[Source data]
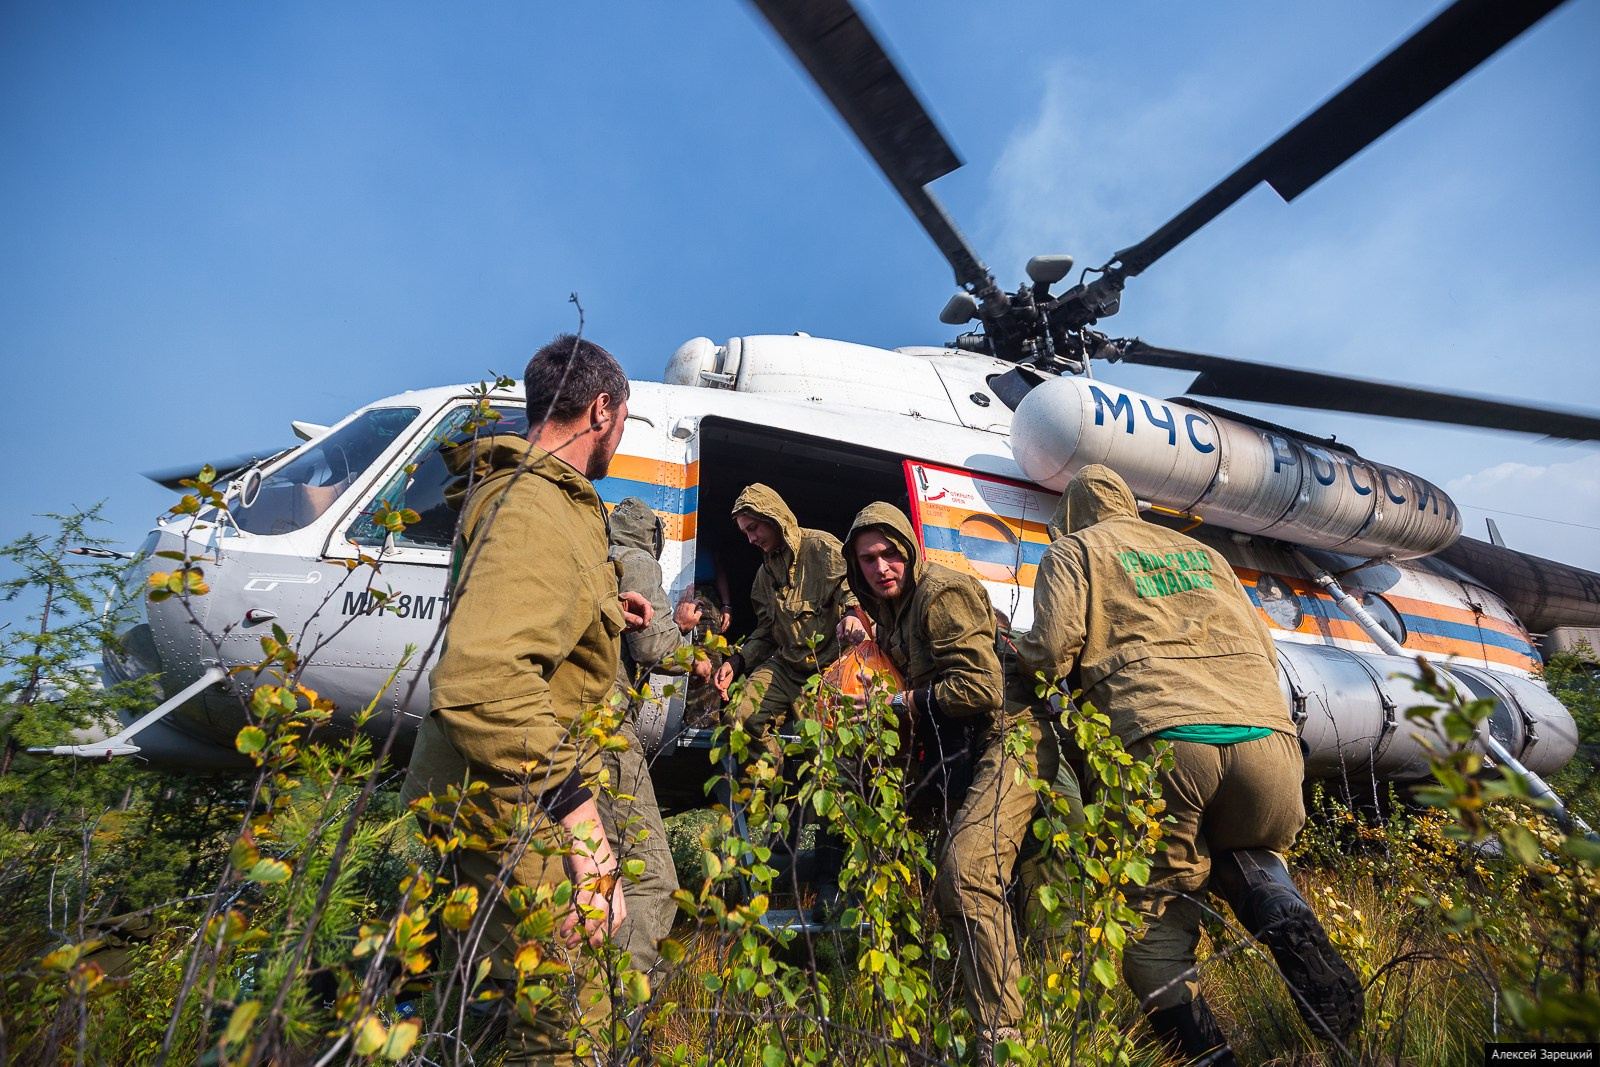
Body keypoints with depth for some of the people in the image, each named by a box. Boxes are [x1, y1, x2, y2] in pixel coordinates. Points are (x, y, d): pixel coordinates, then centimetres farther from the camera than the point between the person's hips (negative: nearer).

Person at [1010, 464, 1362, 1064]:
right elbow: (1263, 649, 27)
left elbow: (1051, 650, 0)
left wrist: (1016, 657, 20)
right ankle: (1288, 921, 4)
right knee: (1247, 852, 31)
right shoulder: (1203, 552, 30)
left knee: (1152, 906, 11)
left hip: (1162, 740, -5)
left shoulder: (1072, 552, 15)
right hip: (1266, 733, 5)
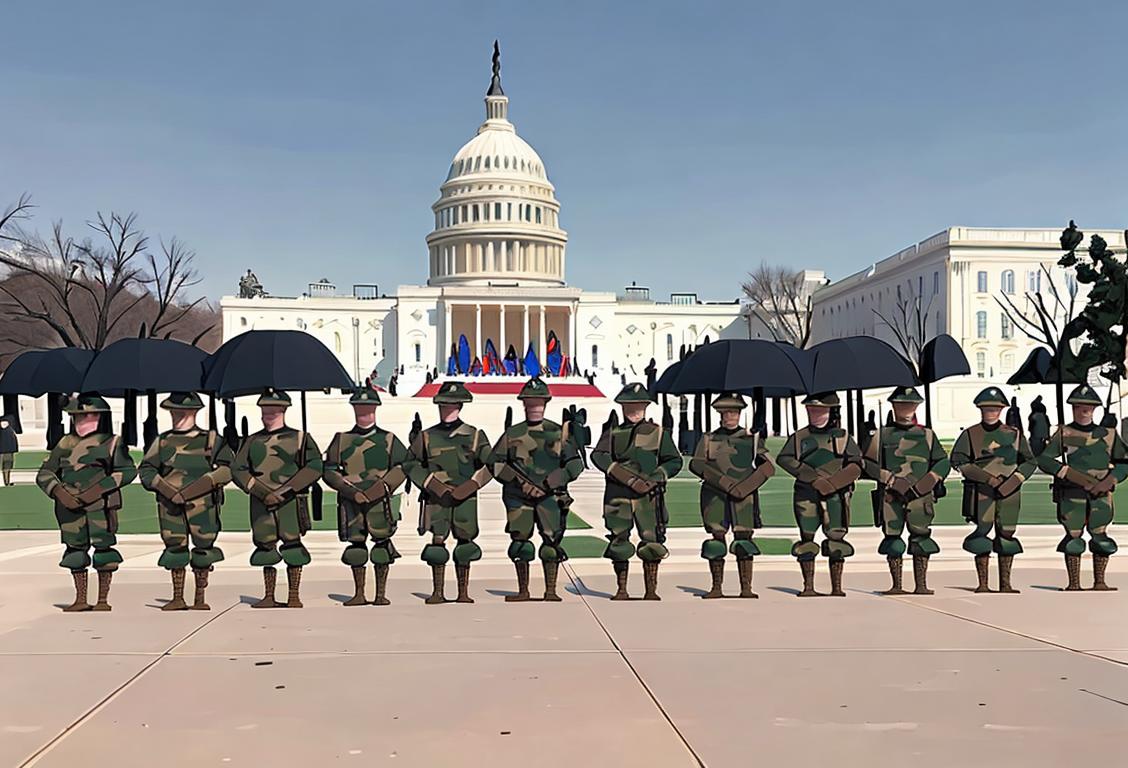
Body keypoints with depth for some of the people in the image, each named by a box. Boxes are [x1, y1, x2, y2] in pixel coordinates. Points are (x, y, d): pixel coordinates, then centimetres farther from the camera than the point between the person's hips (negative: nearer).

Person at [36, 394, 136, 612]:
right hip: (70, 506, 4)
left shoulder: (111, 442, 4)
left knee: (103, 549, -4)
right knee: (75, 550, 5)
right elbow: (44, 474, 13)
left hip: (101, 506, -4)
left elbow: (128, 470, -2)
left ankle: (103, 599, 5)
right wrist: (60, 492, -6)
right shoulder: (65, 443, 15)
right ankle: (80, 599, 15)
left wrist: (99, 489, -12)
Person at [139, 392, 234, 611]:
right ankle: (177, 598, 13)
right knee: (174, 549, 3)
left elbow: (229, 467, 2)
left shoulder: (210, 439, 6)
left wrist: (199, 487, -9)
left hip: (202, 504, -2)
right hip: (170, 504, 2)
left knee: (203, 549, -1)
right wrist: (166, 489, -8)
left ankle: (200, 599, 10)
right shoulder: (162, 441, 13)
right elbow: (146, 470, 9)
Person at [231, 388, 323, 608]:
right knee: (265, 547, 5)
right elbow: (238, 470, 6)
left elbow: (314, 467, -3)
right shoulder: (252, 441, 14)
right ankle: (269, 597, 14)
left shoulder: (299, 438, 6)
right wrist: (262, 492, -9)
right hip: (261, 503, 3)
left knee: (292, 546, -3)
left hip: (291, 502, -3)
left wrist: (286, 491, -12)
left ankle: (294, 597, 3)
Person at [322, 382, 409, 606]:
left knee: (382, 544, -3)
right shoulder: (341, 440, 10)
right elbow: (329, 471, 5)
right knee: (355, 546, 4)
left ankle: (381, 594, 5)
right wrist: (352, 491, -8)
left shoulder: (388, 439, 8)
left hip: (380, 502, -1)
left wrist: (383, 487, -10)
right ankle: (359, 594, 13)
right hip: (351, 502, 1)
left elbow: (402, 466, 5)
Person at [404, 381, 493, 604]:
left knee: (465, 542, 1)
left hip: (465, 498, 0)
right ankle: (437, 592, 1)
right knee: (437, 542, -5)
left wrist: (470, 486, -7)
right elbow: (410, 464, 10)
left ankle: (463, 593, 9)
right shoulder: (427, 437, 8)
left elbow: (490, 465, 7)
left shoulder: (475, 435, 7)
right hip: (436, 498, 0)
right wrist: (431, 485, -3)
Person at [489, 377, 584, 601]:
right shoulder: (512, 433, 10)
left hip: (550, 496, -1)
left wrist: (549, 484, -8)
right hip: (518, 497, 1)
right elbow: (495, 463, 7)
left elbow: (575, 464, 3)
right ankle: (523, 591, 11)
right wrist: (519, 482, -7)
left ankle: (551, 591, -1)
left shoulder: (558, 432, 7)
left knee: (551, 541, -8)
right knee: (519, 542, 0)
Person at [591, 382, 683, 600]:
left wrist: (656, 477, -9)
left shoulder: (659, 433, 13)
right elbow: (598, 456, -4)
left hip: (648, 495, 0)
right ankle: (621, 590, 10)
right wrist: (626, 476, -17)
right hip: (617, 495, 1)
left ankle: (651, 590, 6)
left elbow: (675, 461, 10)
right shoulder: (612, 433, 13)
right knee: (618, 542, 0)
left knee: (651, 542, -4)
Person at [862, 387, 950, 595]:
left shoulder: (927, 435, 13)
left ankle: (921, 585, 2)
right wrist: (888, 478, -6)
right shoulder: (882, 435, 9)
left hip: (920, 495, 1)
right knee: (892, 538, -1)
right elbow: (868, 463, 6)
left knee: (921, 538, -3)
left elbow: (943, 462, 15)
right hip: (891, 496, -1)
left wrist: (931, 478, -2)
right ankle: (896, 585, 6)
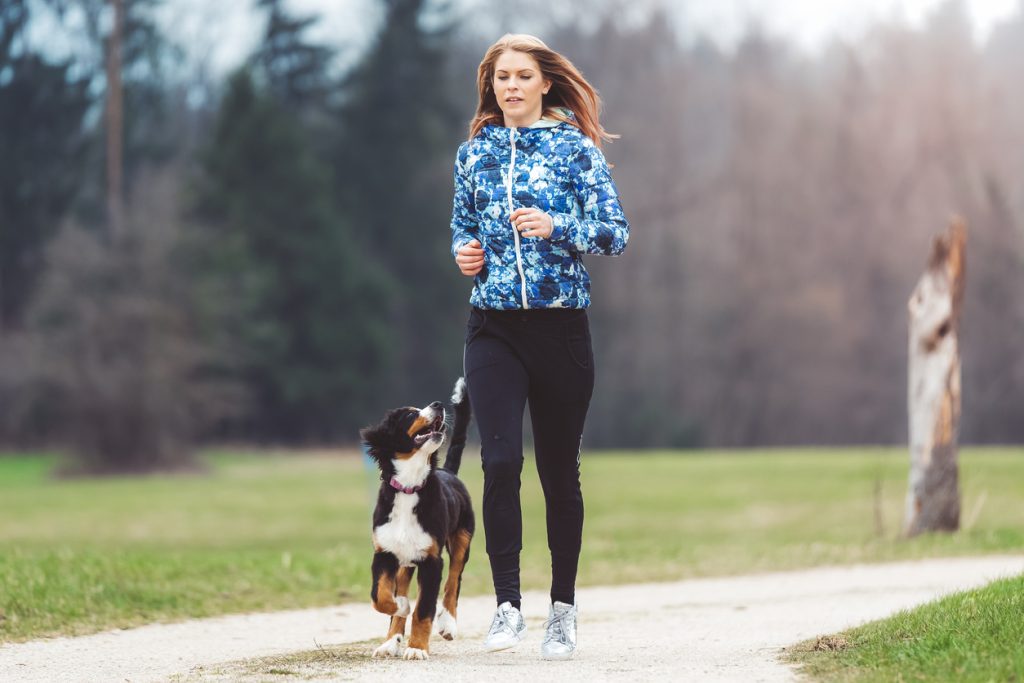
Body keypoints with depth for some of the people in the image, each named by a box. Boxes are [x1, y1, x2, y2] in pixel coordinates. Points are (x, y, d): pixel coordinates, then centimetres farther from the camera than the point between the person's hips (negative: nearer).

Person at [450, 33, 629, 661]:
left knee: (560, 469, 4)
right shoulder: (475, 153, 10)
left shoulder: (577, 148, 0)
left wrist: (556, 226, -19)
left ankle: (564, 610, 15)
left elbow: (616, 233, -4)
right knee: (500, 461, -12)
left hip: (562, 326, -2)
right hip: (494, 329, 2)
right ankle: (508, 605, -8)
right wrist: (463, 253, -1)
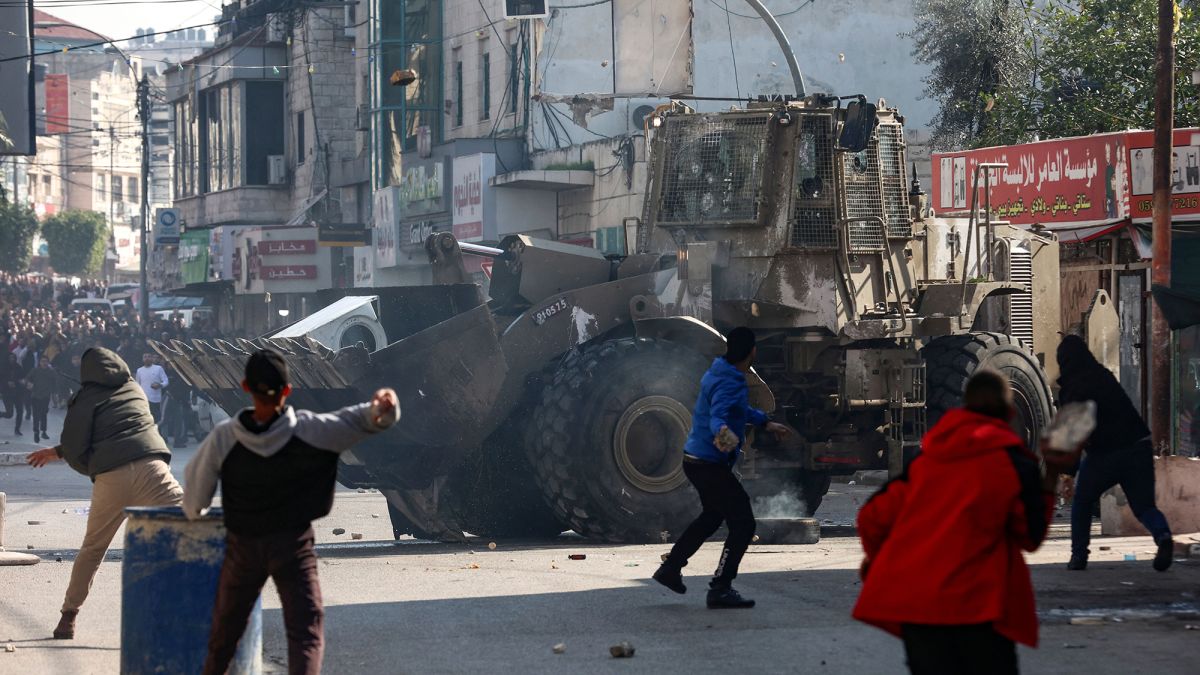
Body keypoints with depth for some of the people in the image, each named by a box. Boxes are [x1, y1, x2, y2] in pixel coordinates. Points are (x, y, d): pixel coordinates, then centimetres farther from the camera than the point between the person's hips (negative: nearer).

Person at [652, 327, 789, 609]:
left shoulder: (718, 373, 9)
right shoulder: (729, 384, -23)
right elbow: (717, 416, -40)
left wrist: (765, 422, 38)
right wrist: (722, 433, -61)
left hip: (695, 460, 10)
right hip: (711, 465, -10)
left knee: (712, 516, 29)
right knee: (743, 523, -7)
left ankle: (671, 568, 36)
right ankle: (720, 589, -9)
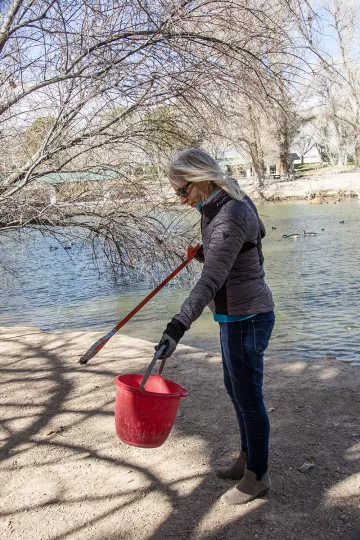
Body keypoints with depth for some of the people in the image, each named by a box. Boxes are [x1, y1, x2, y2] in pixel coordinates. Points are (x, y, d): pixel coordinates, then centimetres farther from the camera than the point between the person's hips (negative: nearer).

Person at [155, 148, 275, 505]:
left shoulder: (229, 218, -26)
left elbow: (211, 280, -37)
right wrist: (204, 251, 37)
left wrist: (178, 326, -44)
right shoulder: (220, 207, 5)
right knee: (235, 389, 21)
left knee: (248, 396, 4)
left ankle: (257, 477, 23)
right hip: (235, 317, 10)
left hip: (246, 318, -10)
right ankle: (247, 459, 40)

_What you are asked to do_: Transcribe, exactly and without additions, the lines of the records above, beginning with the line that contains "left wrist: (199, 487, -9)" and ending with the line that contains "right elbow: (238, 470, 6)", both included.

_Your solution_:
left wrist: (199, 487, -9)
left hip: (202, 504, -2)
right hip: (170, 504, 2)
left knee: (203, 549, -1)
right wrist: (166, 489, -8)
left ankle: (200, 599, 10)
right shoulder: (162, 441, 13)
right elbow: (146, 470, 9)
Person at [231, 388, 323, 608]:
right knee: (265, 547, 5)
right elbow: (238, 470, 6)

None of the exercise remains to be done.